_WHAT YOU ARE ASKED TO DO_
Change every "Korrekt" in the text of the rows below to "Richtig" and keep everything else the same. Leave the pictures out of your answer.

_INFORMATION GIVEN_
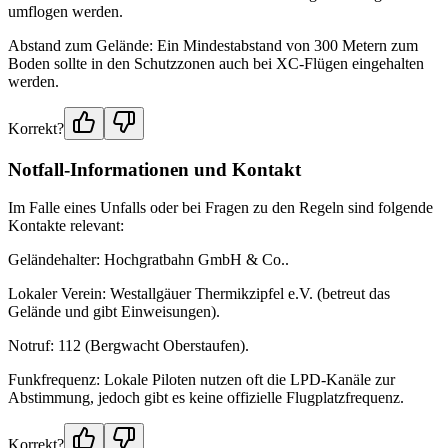
umflogen werden.
Abstand zum Gelände: Ein Mindestabstand von 300 Metern zum
Boden sollte in den Schutzzonen auch bei XC-Flügen eingehalten
werden.
Korrekt?
Notfall-Informationen und Kontakt
Im Falle eines Unfalls oder bei Fragen zu den Regeln sind folgende
Kontakte relevant:
Geländehalter: Hochgratbahn GmbH & Co..
Lokaler Verein: Westallgäuer Thermikzipfel e.V. (betreut das
Gelände und gibt Einweisungen).
Notruf: 112 (Bergwacht Oberstaufen).
Funkfrequenz: Lokale Piloten nutzen oft die LPD-Kanäle zur
Abstimmung, jedoch gibt es keine offizielle Flugplatzfrequenz.
Korrekt?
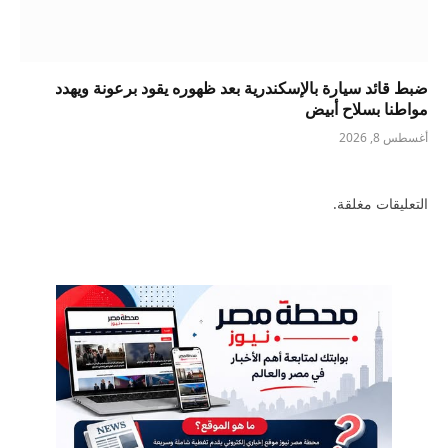
ضبط قائد سيارة بالإسكندرية بعد ظهوره يقود برعونة ويهدد
مواطنا بسلاح أبيض
أغسطس 8, 2026
التعليقات مغلقة.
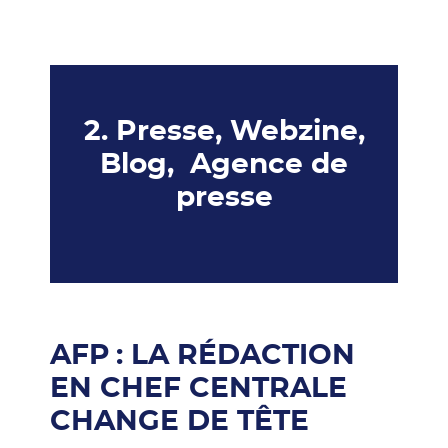
2. Presse, Webzine,
Blog, Agence de
presse
AFP : LA RÉDACTION
EN CHEF CENTRALE
CHANGE DE TÊTE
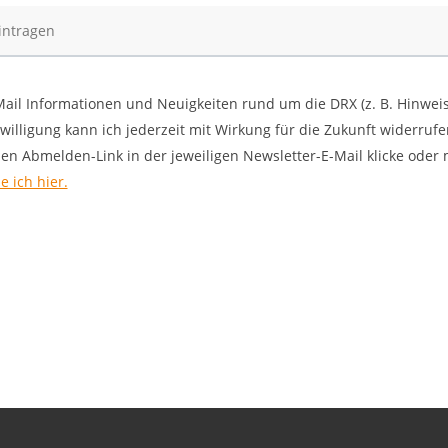
Mail Informationen und Neuigkeiten rund um die DRX (z. B. Hinwei
lligung kann ich jederzeit mit Wirkung für die Zukunft widerrufe
 den Abmelden-Link in der jeweiligen Newsletter-E-Mail klicke ode
 ich hier.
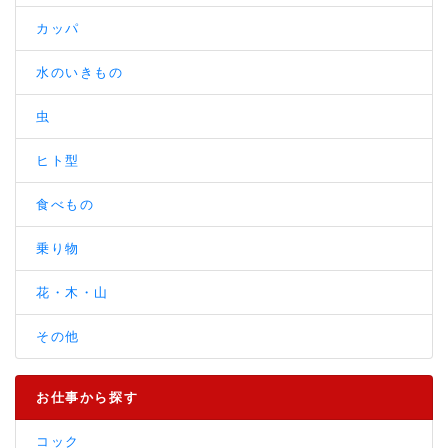
カッパ
水のいきもの
虫
ヒト型
食べもの
乗り物
花・木・山
その他
お仕事から探す
コック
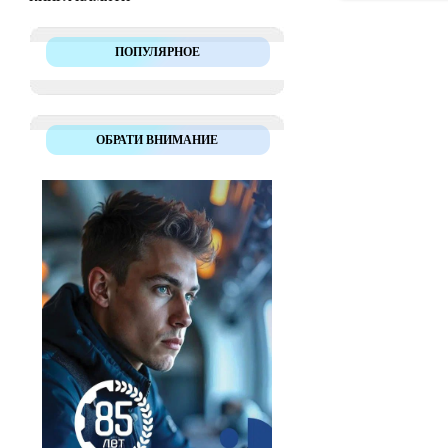
ПОПУЛЯРНОЕ
ОБРАТИ ВНИМАНИЕ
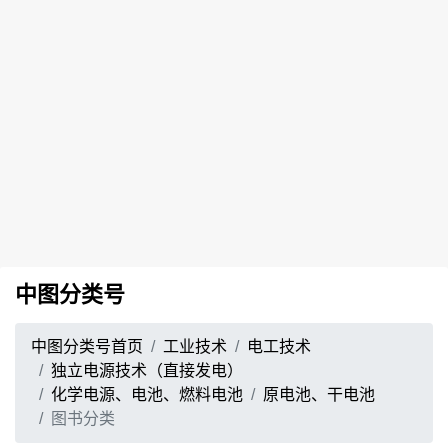
中图分类号
中图分类号首页
工业技术
电工技术
独立电源技术（直接发电）
化学电源、电池、燃料电池
原电池、干电池
图书分类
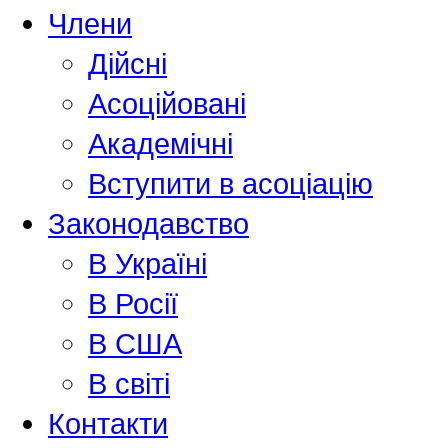
Члени
Дійсні
Асоційовані
Академiчнi
Вступити в асоціацію
Законодавство
В Україні
В Росії
В США
В світі
Контакти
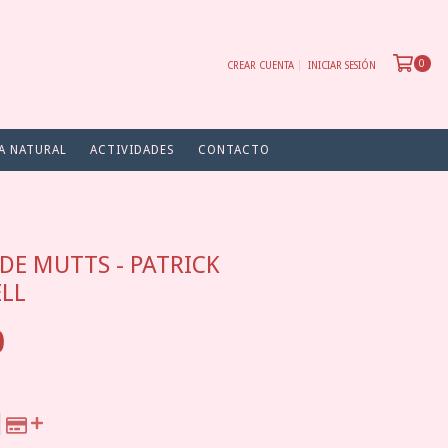
0
CREAR CUENTA
INICIAR SESIÓN
A NATURAL
ACTIVIDADES
CONTACTO
DE MUTTS - PATRICK
LL
0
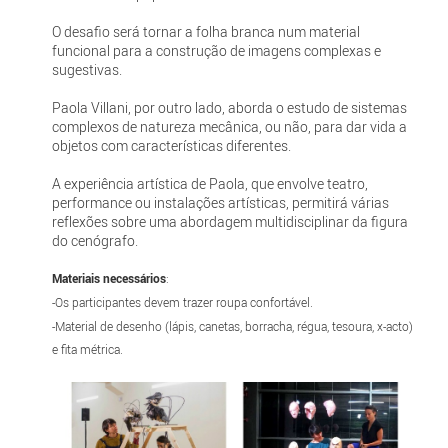
O desafio será tornar a folha branca num material
funcional para a construção de imagens complexas e
sugestivas.
Paola Villani, por outro lado, aborda o estudo de sistemas
complexos de natureza mecânica, ou não, para dar vida a
objetos com características diferentes.
A experiência artística de Paola, que envolve teatro,
performance ou instalações artísticas, permitirá várias
reflexões sobre uma abordagem multidisciplinar da figura
do cenógrafo.
Materiais necessários
:
-Os participantes devem trazer roupa confortável.
-Material de desenho (lápis, canetas, borracha, régua, tesoura, x-acto)
e fita métrica.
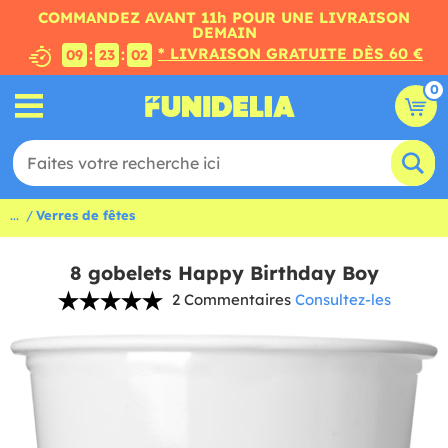
COMMANDEZ AVANT 11h POUR UNE LIVRAISON
DEMAIN
* LIVRAISON GRATUITE DÈS 60 €
:
:
09
23
01
0
...
Verres de fêtes
8 gobelets Happy Birthday Boy
2 Commentaires
Consultez-les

_YOUR SOLUTION_
umflogen werden.
Abstand zum Gelände: Ein Mindestabstand von 300 Metern zum
Boden sollte in den Schutzzonen auch bei XC-Flügen eingehalten
werden.
Richtig?
Notfall-Informationen und Kontakt
Im Falle eines Unfalls oder bei Fragen zu den Regeln sind folgende
Kontakte relevant:
Geländehalter: Hochgratbahn GmbH & Co..
Lokaler Verein: Westallgäuer Thermikzipfel e.V. (betreut das
Gelände und gibt Einweisungen).
Notruf: 112 (Bergwacht Oberstaufen).
Funkfrequenz: Lokale Piloten nutzen oft die LPD-Kanäle zur
Abstimmung, jedoch gibt es keine offizielle Flugplatzfrequenz.
Richtig?
ضبط قائد سيارة بالإسكندرية بعد ظهوره يقود برعونة ويهدد
مواطنا بسلاح أبيض
أغسطس 8, 2026
التعليقات مغلقة.
2. Presse, Webzine,
Blog, Agence de
presse
AFP : LA RÉDACTION
EN CHEF CENTRALE
CHANGE DE TÊTE
Mail Informationen und Neuigkeiten rund um die DRX (z. B. Hinwei
lligung kann ich jederzeit mit Wirkung für die Zukunft widerrufe
 den Abmelden-Link in der jeweiligen Newsletter-E-Mail klicke ode
 ich hier.
カッパ
水のいきもの
虫
ヒト型
食べもの
乗り物
花・木・山
その他
お仕事から探す
コック
ПОПУЛЯРНОЕ
ОБРАТИ ВНИМАНИЕ
中图分类号
中图分类号首页
工业技术
电工技术
独立电源技术（直接发电）
化学电源、电池、燃料电池
原电池、干电池
图书分类
Члени
Дійсні
Асоційовані
Академiчнi
Вступити в асоціацію
Законодавство
В Україні
В Росії
В США
В світі
Контакти
0
CREAR CUENTA
INICIAR SESIÓN
A NATURAL
ACTIVIDADES
CONTACTO
DE MUTTS - PATRICK
LL
0
O desafio será tornar a folha branca num material
funcional para a construção de imagens complexas e
sugestivas.
Paola Villani, por outro lado, aborda o estudo de sistemas
complexos de natureza mecânica, ou não, para dar vida a
objetos com características diferentes.
A experiência artística de Paola, que envolve teatro,
performance ou instalações artísticas, permitirá várias
reflexões sobre uma abordagem multidisciplinar da figura
do cenógrafo.
Materiais necessários
:
-Os participantes devem trazer roupa confortável.
-Material de desenho (lápis, canetas, borracha, régua, tesoura, x-acto)
e fita métrica.
COMMANDEZ AVANT 11h POUR UNE LIVRAISON
DEMAIN
* LIVRAISON GRATUITE DÈS 60 €
:
:
09
23
01
0
...
Verres de fêtes
8 gobelets Happy Birthday Boy
2 Commentaires
Consultez-les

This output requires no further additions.